The issue with this approach is, that bigger the chunk grows, the more possibilities of it losing the context of the exact sentences or words written inside the chunk and also more chances of it being having generalised semantics instead of having specialized according to the context of the content.
This was highlighted by one particular question we tried to get answer from our qna api the way we mentioned above. We figured that since the more specific answer was there in some KB record but it was deep in some 9/10th paragraph and the title of the document wasn't about that topic specifically. Hence this was ranked way lower compared to some other documents which ranked higher because they were more on the lines of the question asked, but not exactly the answer for the specific question. So we did a poc to figure out if we generate embedding on smaller chunks and query against them in vectorDB would it rank higher? And it indeed did rank higher now, and came in top 3 matching documents, hence it proved our intuition that the bigger the chunk, the more chances of it losing the context and hence the more chances of it not being ranked higher. We did achieve this by reducing the chunking size from 10k characters to 1k characters.
Design Proposal
We have figured out that the chunking size is the main issue here, and we need to find out the optimal chunking size for generating embeddings. We can do this by doing some trial and error and finding out the optimal chunking size for generating embeddings. But this would be a very time consuming process and we would need to also create a process to evaluate this on each separate chunking size we take for testing, might also vary depending on the different kinds of knowledge bases. We have decided that chunk of 1k works fine for now, but we can do further research on this and find out the optimal chunking size for generating embeddings if we encounter any issues with this one.
Since we are creating multiple chunks for same documents, storing the content of each chunk in the vector database might not give us the full context while preparing the final answer based on the matching KB records.
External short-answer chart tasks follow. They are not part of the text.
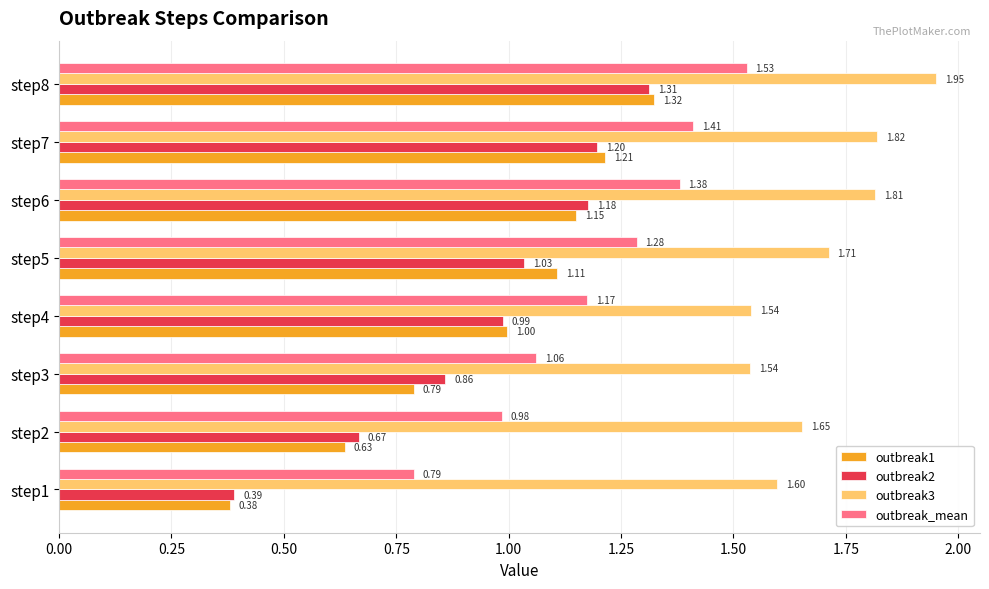

At which category is the sum across all series the highest?

step8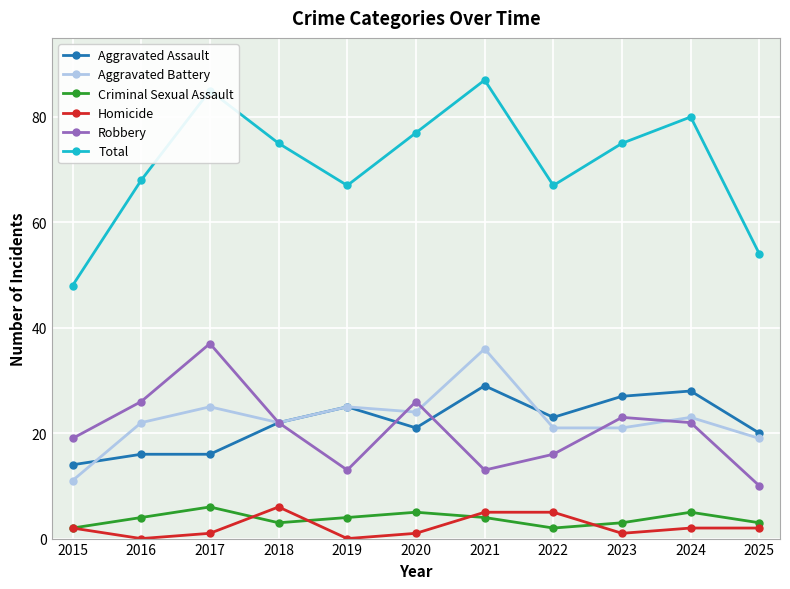

What is the average value of the Aggravated Assault series?

22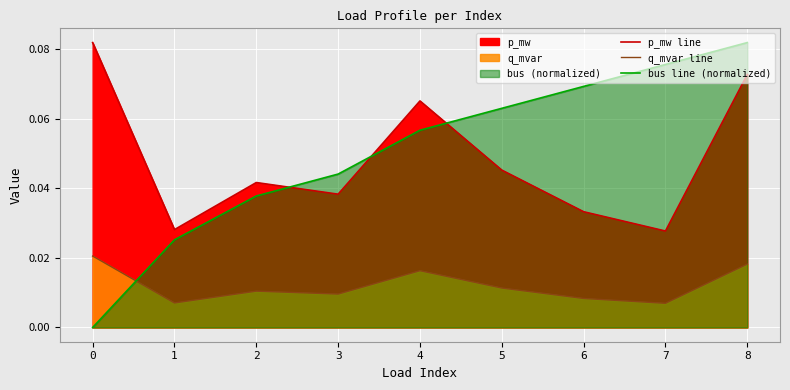

At how many categories does at least one series exceed 0?

9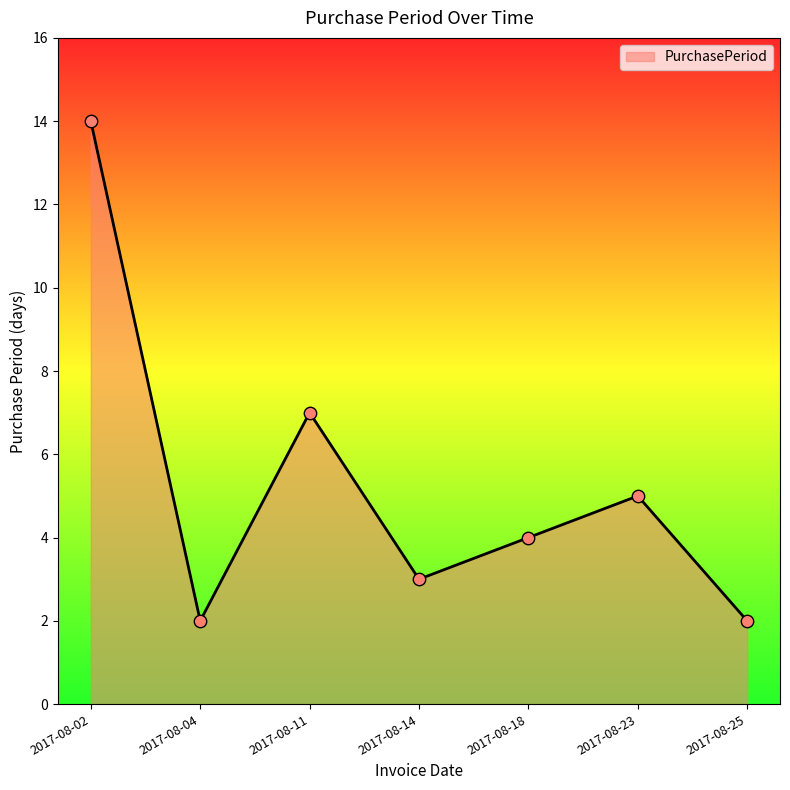

What is the ratio of the value at 2017-08-25 to the value at 2017-08-23?

0.4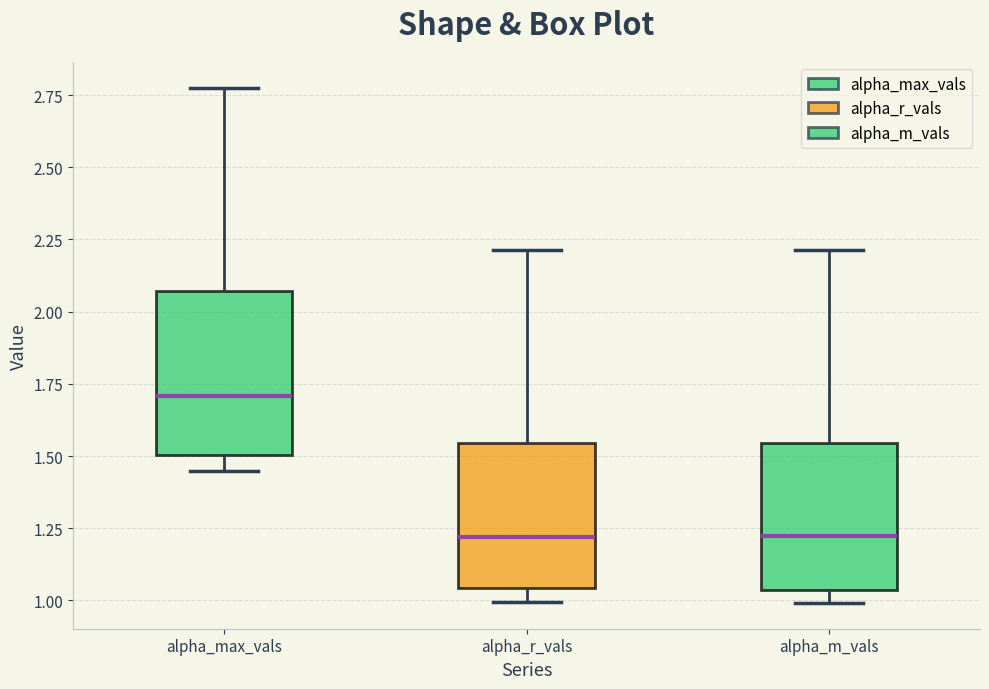

Reading left to right, read every box against the y-axis: the position of its median line, the range the box covers, and the ends of its whiskers. The values are not printed on the chart, so give them approximately, as read against the axis.

alpha_max_vals: median 1.70, box 1.50 to 2.05, whiskers 1.45 to 2.80
alpha_r_vals: median 1.20, box 1.05 to 1.55, whiskers 1.00 to 2.20
alpha_m_vals: median 1.20, box 1.05 to 1.55, whiskers 1.00 to 2.20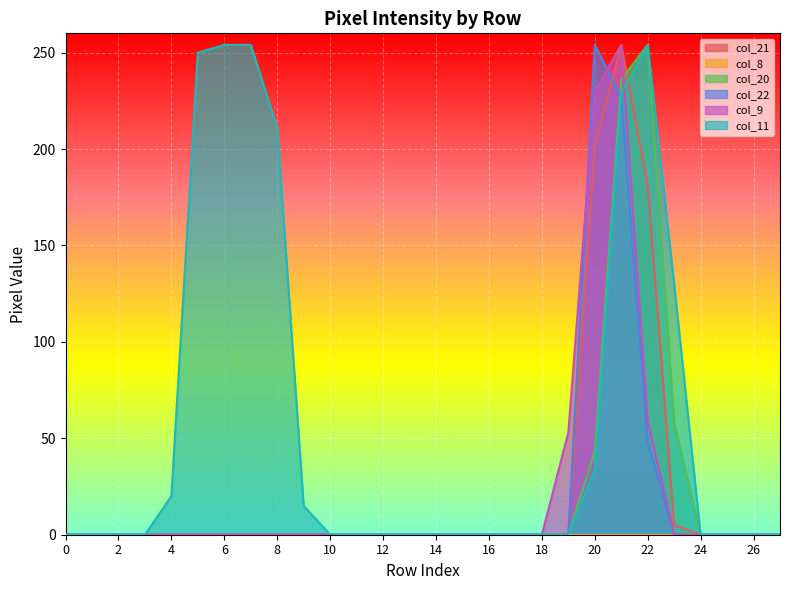

How many lines are shown in the chart?

6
If we do store full content inside metadata of each vector it would cost us a lot and still we will be limited by the 40kb limit of content in each vector, which we might run out of soon in our next big KB indexing. So we need to store the full content of the KB somewhere else and just store the embeddings and some metadata in the vector database. We can store the full content in the opensearch index and store the id of the document in the vector database, so that we can fetch the full content from the opensearch when we need it while preparing the answer.
Drawbacks
We will be using opensearch as storage layer for the content, and vector DB for the embeddings and some essential metadata only. There will be additional cost of storing the content inside opensearch that we would have to bear. But this also would mean we would save significantly on the pinecone storage by being able to store more vectors in same pod due to not having to store huge content part there as metadata, so this can be more of a tradeoff than a drawback.
This solution will add overhead of making an extra call to opensearch for getting full content for the matching vectors, but it would be always be a single request and significantly faster than usual opensearch queries since we will be doing exact match for the document ids, which is the primary key for all records in opensearch. We can later add caching also on top of this to make this faster if needed. For now, we can expect the overhead of around 50ms after introducing this change in first response of all qna answer responses.